> WHAT TO DO
Your task is to retype all of the records below with complete accuracy.

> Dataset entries

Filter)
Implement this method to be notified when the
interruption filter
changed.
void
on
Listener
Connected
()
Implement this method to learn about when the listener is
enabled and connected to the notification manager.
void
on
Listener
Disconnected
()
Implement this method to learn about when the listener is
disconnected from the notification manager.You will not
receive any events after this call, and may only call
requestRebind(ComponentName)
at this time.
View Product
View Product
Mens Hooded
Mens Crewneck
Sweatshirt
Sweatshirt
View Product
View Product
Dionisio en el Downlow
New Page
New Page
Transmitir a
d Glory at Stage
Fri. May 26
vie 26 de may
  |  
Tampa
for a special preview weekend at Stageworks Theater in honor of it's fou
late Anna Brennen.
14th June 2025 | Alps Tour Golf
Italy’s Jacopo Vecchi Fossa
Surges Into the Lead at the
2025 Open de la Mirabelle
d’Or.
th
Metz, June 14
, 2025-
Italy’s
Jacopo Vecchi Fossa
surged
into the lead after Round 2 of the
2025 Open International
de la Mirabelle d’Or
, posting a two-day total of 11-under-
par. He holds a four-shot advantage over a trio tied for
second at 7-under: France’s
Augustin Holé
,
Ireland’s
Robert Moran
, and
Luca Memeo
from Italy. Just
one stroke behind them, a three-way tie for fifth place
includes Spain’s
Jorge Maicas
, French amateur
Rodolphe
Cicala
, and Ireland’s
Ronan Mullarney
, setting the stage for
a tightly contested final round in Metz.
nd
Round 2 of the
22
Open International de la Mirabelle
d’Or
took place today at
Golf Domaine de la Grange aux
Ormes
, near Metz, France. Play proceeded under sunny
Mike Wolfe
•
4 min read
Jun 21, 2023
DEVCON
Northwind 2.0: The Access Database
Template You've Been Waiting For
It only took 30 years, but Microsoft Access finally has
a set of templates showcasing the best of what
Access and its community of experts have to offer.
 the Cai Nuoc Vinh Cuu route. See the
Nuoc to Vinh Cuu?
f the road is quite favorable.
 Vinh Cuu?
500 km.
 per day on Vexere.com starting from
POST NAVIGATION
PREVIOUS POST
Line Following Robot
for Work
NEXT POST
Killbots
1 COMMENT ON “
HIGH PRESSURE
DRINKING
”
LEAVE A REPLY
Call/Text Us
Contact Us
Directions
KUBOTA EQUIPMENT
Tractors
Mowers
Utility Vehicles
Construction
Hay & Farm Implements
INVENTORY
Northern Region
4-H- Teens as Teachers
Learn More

> YOUR SOLUTION
Filter)
Implement this method to be notified when the
interruption filter
changed.
void
on
Listener
Connected
()
Implement this method to learn about when the listener is
enabled and connected to the notification manager.
void
on
Listener
Disconnected
()
Implement this method to learn about when the listener is
disconnected from the notification manager.You will not
receive any events after this call, and may only call
requestRebind(ComponentName)
at this time.
View Product
View Product
Mens Hooded
Mens Crewneck
Sweatshirt
Sweatshirt
View Product
View Product
Dionisio en el Downlow
New Page
New Page
Transmitir a
d Glory at Stage
Fri. May 26
vie 26 de may
  |  
Tampa
for a special preview weekend at Stageworks Theater in honor of it's fou
late Anna Brennen.
14th June 2025 | Alps Tour Golf
Italy’s Jacopo Vecchi Fossa
Surges Into the Lead at the
2025 Open de la Mirabelle
d’Or.
th
Metz, June 14
, 2025-
Italy’s
Jacopo Vecchi Fossa
surged
into the lead after Round 2 of the
2025 Open International
de la Mirabelle d’Or
, posting a two-day total of 11-under-
par. He holds a four-shot advantage over a trio tied for
second at 7-under: France’s
Augustin Holé
,
Ireland’s
Robert Moran
, and
Luca Memeo
from Italy. Just
one stroke behind them, a three-way tie for fifth place
includes Spain’s
Jorge Maicas
, French amateur
Rodolphe
Cicala
, and Ireland’s
Ronan Mullarney
, setting the stage for
a tightly contested final round in Metz.
nd
Round 2 of the
22
Open International de la Mirabelle
d’Or
took place today at
Golf Domaine de la Grange aux
Ormes
, near Metz, France. Play proceeded under sunny
Mike Wolfe
•
4 min read
Jun 21, 2023
DEVCON
Northwind 2.0: The Access Database
Template You've Been Waiting For
It only took 30 years, but Microsoft Access finally has
a set of templates showcasing the best of what
Access and its community of experts have to offer.
 the Cai Nuoc Vinh Cuu route. See the
Nuoc to Vinh Cuu?
f the road is quite favorable.
 Vinh Cuu?
500 km.
 per day on Vexere.com starting from
POST NAVIGATION
PREVIOUS POST
Line Following Robot
for Work
NEXT POST
Killbots
1 COMMENT ON “
HIGH PRESSURE
DRINKING
”
LEAVE A REPLY
Call/Text Us
Contact Us
Directions
KUBOTA EQUIPMENT
Tractors
Mowers
Utility Vehicles
Construction
Hay & Farm Implements
INVENTORY
Northern Region
4-H- Teens as Teachers
Learn More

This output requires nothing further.